Wednesday, January 9, 2008

We didn't get that play session but I did get some intimate time. (D/s)

Well we didn't get to play quite that way I wanted too today, No whips, no floggers, paddles, chain or rope instead just Master and I being intimate. We may not have got to scene as such but we did get to make love/have sex what ever you want to call it and it was good sex. There were deep passionate kisses and Master bringing me to orgasim over and over again with just his fingers... then his tonque... then his fingers. It went on and on and on and when I tried to push him away he just continued until HE had finished. That was quite different for me as usualy when I push him away the stimulation stops but no not this time. This time I was lost in the feelings and emotions of the moment without any other thought in my head beyound this is what Master wants. I let myself relax, I let myself go and let myself submit completly to his touch and it was well worth it. At one stage I grapped a pillow partly to try and hide myself, partly to have something to try and focus on while I was trying to get control of my body, control which i never managed to gain hold off as Master snatched the pillow from me. Once he had done that he had sex with me, used me as he wanted to in various positions, took me hard and fast, gentle and slow even managing to keep me a little off balance in sex and always feeling his control.

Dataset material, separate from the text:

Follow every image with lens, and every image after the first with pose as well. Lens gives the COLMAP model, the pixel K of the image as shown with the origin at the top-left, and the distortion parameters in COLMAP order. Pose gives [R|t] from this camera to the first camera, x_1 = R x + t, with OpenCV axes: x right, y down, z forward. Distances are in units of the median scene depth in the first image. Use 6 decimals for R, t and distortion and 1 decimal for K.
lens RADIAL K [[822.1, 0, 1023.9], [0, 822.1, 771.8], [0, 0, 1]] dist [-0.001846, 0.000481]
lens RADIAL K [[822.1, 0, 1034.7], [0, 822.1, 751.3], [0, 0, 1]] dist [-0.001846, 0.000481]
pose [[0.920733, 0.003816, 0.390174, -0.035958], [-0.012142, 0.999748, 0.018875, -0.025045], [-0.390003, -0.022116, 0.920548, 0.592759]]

Without any toys, or any real commands he managed to make me feel more submissive then i have in a long long time. Unfortuantly my body decided to be bad and I ended the afternoon feeling really sick, as in vomit sick which meant that any more play today was canceled. Tomorrow night we are hoping that we will find the time to play if I am not too exhausted after a day at uni, if i am exhausted after uni then play will have to wait until next Tuesday when we again have the house to ourselves.

We use to play a lot more then we do now, it didn't matter if people were home or not we would just wait until they went to bed but they are staying up until the early hours of the morning and by then both Master and I are too tired to put anything in to a scene which is why we are waiting for those afternoons that we find outselves home alone with nobody else around. In the near future we will be moving in to a place of our own and while Master will have work and I will have study it will be much easier to find time to do scenes then it is now. Thats the thought I cling too when I start to wonder if the D/s is all gone from this relationship, that one day soon we will be in our own place, that our current cicumstance is not for ever.